▸ **Your instructions**:
Wherever a picture appears, skip it and retype the rest of the data exactly.
___ Records provided
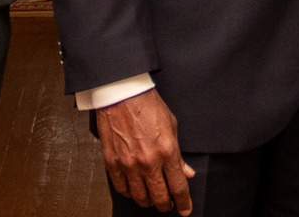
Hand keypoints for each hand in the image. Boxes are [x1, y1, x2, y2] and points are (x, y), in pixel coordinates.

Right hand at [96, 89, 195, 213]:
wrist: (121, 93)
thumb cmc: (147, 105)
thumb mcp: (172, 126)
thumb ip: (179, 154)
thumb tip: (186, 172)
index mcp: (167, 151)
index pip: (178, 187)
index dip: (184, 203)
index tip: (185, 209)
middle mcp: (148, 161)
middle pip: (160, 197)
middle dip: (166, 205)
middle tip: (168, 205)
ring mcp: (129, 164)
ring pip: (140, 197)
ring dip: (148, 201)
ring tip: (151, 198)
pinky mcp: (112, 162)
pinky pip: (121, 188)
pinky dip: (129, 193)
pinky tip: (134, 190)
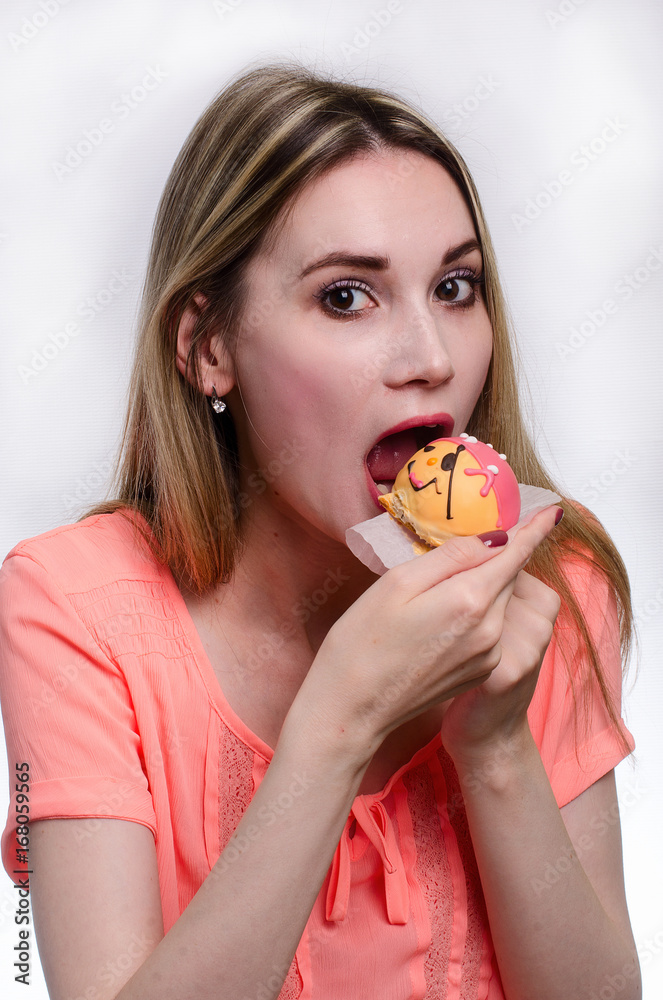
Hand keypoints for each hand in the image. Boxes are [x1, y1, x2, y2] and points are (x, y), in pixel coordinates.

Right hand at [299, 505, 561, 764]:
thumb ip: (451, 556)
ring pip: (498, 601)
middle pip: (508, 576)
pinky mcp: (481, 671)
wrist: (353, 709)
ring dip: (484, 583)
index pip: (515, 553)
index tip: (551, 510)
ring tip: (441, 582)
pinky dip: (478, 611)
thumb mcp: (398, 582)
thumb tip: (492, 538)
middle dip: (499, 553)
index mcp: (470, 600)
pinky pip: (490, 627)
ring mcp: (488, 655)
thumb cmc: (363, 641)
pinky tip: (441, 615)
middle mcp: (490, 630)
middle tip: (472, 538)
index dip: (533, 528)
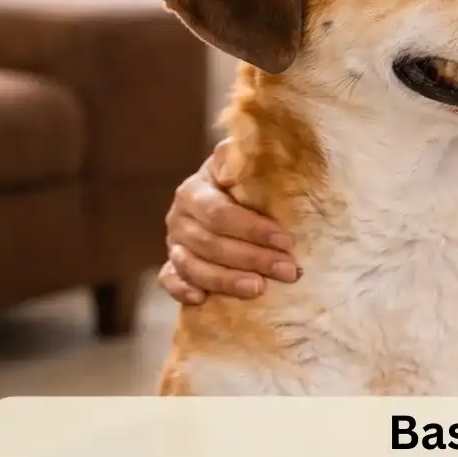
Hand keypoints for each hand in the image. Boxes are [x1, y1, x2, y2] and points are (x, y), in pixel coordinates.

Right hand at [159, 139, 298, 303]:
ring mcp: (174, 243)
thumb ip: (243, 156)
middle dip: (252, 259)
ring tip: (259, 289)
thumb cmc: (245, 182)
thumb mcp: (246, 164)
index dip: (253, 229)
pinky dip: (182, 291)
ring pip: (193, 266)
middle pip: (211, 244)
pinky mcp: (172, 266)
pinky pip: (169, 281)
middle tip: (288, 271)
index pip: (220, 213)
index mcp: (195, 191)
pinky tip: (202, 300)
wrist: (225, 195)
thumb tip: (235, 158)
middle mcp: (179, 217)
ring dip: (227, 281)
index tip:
______
▸ **Output**:
Hand keypoints for each hand in the image. Boxes are [x1, y1, x2, y2] and points are (x, y), in pixel coordinates.

Right hand at [96, 89, 195, 213]:
wrist: (121, 93)
thumb cmc: (147, 105)
thumb mcp: (172, 126)
thumb ip: (179, 154)
thumb tip: (186, 172)
index mcp: (167, 151)
index pip: (178, 187)
index dip: (184, 203)
index tip: (185, 209)
middle mcp: (148, 161)
middle pip: (160, 197)
middle dip: (166, 205)
middle tip: (168, 205)
ring mcp: (129, 164)
ring pip: (140, 197)
ring dip: (148, 201)
ring tip: (151, 198)
pinky mcp: (112, 162)
pinky pip: (121, 188)
pinky dip: (129, 193)
pinky tip: (134, 190)
Hand keypoints for each hand in the image. Boxes are [x1, y1, x2, y2] and points are (x, y), in pixel coordinates.

Right hand at [299, 505, 561, 764]:
thumb ip: (451, 556)
ring pip: (498, 601)
middle pip: (508, 576)
pinky mcp: (481, 671)
wrist: (353, 709)
ring dip: (484, 583)
index pip: (515, 553)
index tip: (551, 510)
ring tip: (441, 582)
pinky dip: (478, 611)
thumb mcp: (398, 582)
thumb tip: (492, 538)
middle dip: (499, 553)
index mcp: (470, 600)
pinky pip: (490, 627)
ring mcp: (488, 655)
thumb cmc: (363, 641)
pinky tip: (441, 615)
middle mcp: (490, 630)
middle tip: (472, 538)
index dip: (533, 528)
Hand keypoints for each hand in the image. Boxes are [x1, y1, x2, y2] and points are (x, y), in pixel coordinates.

Right hand at [159, 139, 298, 303]:
ring mcp: (174, 243)
thumb ip: (243, 156)
middle dip: (252, 259)
ring tip: (259, 289)
thumb cmc: (245, 182)
thumb mcp: (246, 164)
index dip: (253, 229)
pinky dip: (182, 291)
ring pip: (193, 266)
middle pip: (211, 244)
pinky mcp: (172, 266)
pinky pip: (169, 281)
middle tip: (288, 271)
index pip: (220, 213)
index mcp: (195, 191)
pinky tip: (202, 300)
wrist: (225, 195)
thumb tip: (235, 158)
middle mcp: (179, 217)
ring dip: (227, 281)
index tip:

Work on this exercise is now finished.